Пока Антон Владимирович был занят, тоска с печалью гуляли где-то в стороне и к нему не лезли, но стоило только ему выключить компьютер, как накинулись и так взяли в оборот, что хоть плачь. Жалость к себе - это такое чувство, от которого хочешь не хочешь, а заплачешь.

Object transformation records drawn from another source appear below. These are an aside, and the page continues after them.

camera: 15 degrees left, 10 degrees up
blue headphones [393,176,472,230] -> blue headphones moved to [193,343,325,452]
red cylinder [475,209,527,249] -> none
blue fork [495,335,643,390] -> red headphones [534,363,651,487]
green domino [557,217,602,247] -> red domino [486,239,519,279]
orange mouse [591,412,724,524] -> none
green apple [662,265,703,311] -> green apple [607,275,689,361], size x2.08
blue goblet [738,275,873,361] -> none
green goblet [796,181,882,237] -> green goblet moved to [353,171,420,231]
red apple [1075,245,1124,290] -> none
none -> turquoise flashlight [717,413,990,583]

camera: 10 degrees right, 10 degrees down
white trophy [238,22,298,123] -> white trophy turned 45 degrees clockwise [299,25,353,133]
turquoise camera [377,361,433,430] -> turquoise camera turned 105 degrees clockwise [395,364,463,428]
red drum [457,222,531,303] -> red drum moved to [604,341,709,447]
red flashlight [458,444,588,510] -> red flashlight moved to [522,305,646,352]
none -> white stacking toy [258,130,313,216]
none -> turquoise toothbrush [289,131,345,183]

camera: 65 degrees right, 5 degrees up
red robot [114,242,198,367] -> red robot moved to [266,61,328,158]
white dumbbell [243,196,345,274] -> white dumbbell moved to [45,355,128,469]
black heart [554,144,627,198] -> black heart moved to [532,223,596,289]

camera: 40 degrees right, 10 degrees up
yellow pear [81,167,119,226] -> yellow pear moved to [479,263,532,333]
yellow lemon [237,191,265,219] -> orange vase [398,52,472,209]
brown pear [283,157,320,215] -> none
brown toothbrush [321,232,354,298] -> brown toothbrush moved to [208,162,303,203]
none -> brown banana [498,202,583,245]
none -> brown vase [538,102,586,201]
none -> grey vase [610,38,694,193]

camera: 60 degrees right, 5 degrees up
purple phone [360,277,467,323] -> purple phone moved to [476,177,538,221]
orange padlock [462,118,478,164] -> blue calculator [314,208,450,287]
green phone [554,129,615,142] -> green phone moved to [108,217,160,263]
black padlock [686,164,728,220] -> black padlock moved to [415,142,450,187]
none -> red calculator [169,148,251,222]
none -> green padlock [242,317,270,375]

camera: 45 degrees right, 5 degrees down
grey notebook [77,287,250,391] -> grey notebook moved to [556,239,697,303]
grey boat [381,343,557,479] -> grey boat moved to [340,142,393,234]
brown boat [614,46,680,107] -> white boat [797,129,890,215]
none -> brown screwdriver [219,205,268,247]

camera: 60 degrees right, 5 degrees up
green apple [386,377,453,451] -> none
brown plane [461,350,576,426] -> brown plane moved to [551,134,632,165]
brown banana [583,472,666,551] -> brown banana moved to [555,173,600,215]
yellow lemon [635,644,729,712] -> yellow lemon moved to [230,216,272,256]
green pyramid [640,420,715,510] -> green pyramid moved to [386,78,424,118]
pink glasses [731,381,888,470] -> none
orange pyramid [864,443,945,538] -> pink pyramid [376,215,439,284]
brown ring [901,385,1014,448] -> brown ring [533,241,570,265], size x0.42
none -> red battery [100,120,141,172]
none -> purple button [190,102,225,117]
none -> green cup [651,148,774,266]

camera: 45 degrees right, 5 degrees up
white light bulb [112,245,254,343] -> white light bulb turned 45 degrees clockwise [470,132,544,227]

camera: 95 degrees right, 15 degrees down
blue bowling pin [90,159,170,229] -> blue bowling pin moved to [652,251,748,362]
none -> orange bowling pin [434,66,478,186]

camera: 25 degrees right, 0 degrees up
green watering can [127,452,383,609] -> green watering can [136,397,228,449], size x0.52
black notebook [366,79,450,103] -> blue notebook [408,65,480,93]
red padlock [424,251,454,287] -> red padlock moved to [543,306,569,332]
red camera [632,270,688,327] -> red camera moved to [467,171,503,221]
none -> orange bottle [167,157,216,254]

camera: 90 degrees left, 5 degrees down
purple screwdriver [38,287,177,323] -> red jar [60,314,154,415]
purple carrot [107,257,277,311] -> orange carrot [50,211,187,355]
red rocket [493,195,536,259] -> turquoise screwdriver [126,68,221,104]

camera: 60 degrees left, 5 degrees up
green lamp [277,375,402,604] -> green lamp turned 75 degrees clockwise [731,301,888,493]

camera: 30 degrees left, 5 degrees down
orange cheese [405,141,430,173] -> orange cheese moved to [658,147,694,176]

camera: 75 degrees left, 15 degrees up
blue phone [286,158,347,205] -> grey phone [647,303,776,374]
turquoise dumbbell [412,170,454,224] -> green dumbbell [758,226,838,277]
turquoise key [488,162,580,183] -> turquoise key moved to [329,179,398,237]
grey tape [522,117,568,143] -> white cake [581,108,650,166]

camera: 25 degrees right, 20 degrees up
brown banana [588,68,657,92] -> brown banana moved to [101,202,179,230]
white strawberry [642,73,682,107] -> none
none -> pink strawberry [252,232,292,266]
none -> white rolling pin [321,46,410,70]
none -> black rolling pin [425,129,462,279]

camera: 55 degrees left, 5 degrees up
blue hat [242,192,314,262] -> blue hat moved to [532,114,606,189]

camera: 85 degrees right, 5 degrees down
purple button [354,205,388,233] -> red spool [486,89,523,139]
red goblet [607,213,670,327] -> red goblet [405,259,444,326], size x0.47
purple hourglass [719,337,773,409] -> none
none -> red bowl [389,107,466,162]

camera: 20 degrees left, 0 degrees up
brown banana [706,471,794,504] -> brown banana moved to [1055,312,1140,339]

"Жизнь не удалась", - думал Антон Владимирович, с отвращением обводя глазами свой кабинет.
Разве о таком завершении карьеры мечтал он когда-то, сдавая вступительные экзамены в медицинский институт? Тогда он видел себя профессором, заведующим кафедрой, научным светилой, не вылезающим с зарубежных симпозиумов и конференций… Мечты, мечты… В конце четвертого курса студент Загеройский словил сразу три "банана", то есть двойки. По оперативной хирургии и топографической анатомии, по общей гигиене и по кожно-венерическим болезням. Слишком уж весело провел он тот год, а особенно - вторую его половину. На посещение занятий время находилось (все равно ведь в мединститутах заставляют отрабатывать каждый пропуск), а на то, чтобы дома открыть учебник - нет.
Положение складывалось, что называется, "аховое". Отчисление - два года солдатской службы (если не три - матросской) - попытка восстановления после демобилизации.
- Подойдите к начальнику кафедры военной подготовки, - посоветовала несчастному двоечнику секретарша декана. - Возможно, он вам поможет…
Антон так и сделал и без проблем перешел на пятый курс. Только не родного лечебного факультета в Саратове, а военно-медицинского факультета Куйбышевского медицинского института. Получив от Антона заявление о переводе, начальник кафедры полковник Ниеловский (жучила и прохиндей каких мало) забрал его зачетку и буркнул:
- Приходи завтра.
Зачетка вернулась к Загеройскому с отметками "хор" во всех трех графах. Полковник Ниеловский имел небольшой план по отправке студентов в "кадры" и ради его выполнения был готов на все…
Поначалу служилось легко, и надежд было много. В капитанах Антон Владимирович поостыл и дальше просто тянул лямку, мечтая о том, как вознаградит себя на "гражданке" за все тяготы и лишения.